### REQUIREMENT 1
Output the records exactly as they appear, everything from their start down to the line containing "y acelera: lo anunció el lunes 17", with both ends included.
===== SELECTED EXTRACT =====
The Watergate scandal led to a 1974 ruling that made clear the president was not shielded from court orders in a criminal case.

President Nixon was being investigated for conspiring to cover up the White House’s role in the break-ins at the headquarters of the Democratic National Committee. The special prosecutor had sought the previously secret tapes that the president had made in the Oval Office. Although Nixon asserted an executive privilege to block the order, the Supreme Court ruled unanimously in the case of U.S. vs. Nixon that the president must comply with a judicial order in a criminal case. Shortly afterward, Nixon resigned.

Clinton was sued by Paula Jones over alleged sexual harassment that she said happened three years earlier when he was governor of Arkansas. Clinton tried to delay the lawsuit until he left the White House. In the Supreme Court, his lawyers argued that the chief executive had “temporary immunity” from answering to lawsuits. They relied in part on an earlier ruling that said presidents were absolutely immune from being sued for their official actions.

But in another unanimous ruling, the Supreme Court rejected the president’s claim and ruled that the “current occupant” of the White House had no constitutional shield against lawsuits that grow out of his “unofficial acts.” That ruling opened the door for questioning Clinton under oath and eventually led to his impeachment in the House of Representatives.

In Cheney’s appeal, Olson cites U.S. vs. Nixon as establishing the rule that presidents and vice presidents were free to challenge court orders without fear of being held in contempt. Forcing Cheney to comply with the document order “is clearly inconsistent with Nixon, not to mention the separation of powers established by the Constitution,” Olson concluded.
===== PROVIDED ENTRIES =====
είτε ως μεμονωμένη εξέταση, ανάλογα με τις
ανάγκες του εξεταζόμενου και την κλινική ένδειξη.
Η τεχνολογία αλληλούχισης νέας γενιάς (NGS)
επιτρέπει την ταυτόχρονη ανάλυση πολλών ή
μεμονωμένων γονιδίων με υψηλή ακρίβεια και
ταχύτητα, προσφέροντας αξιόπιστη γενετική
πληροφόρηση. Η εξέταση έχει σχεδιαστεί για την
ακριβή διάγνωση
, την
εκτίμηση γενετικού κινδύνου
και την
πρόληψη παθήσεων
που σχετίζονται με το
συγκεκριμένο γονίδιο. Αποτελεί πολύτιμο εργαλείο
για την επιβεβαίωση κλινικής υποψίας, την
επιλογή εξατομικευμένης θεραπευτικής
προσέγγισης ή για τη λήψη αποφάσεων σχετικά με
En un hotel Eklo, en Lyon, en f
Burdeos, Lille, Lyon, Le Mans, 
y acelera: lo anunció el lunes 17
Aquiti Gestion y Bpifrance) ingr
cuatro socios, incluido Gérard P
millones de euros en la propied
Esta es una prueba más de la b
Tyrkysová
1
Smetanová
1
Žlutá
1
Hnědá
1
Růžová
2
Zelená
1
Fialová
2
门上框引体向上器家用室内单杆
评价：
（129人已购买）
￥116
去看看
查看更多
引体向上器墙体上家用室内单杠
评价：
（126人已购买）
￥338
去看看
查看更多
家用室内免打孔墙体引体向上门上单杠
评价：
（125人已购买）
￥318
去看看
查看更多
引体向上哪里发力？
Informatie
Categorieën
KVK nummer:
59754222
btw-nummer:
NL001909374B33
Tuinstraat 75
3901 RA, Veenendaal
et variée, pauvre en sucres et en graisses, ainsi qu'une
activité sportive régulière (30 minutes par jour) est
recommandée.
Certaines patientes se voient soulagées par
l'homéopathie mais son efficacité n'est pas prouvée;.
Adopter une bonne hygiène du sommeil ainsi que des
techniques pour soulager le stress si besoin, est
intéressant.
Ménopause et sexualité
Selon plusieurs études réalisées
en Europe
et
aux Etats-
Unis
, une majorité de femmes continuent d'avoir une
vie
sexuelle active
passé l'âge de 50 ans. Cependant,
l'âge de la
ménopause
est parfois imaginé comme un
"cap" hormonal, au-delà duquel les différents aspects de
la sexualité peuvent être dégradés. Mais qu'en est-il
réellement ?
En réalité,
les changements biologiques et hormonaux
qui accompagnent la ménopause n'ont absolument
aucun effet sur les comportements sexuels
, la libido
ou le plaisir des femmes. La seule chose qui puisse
=====
### REQUIREMENT 2
Answer these from the text on court rulings about presidents:
(a) What did the special prosecutor seek in the Nixon investigation?
(b) Who sued Clinton?
(c) Which case does Olson cite in Cheney's appeal?

### TASK OUTPUT 1
είτε ως μεμονωμένη εξέταση, ανάλογα με τις
ανάγκες του εξεταζόμενου και την κλινική ένδειξη.
Η τεχνολογία αλληλούχισης νέας γενιάς (NGS)
επιτρέπει την ταυτόχρονη ανάλυση πολλών ή
μεμονωμένων γονιδίων με υψηλή ακρίβεια και
ταχύτητα, προσφέροντας αξιόπιστη γενετική
πληροφόρηση. Η εξέταση έχει σχεδιαστεί για την
ακριβή διάγνωση
, την
εκτίμηση γενετικού κινδύνου
και την
πρόληψη παθήσεων
που σχετίζονται με το
συγκεκριμένο γονίδιο. Αποτελεί πολύτιμο εργαλείο
για την επιβεβαίωση κλινικής υποψίας, την
επιλογή εξατομικευμένης θεραπευτικής
προσέγγισης ή για τη λήψη αποφάσεων σχετικά με
En un hotel Eklo, en Lyon, en f
Burdeos, Lille, Lyon, Le Mans, 
y acelera: lo anunció el lunes 17

### TASK OUTPUT 2
(a) The previously secret tapes the president had made in the Oval Office.
(b) Paula Jones.
(c) U.S. vs. Nixon.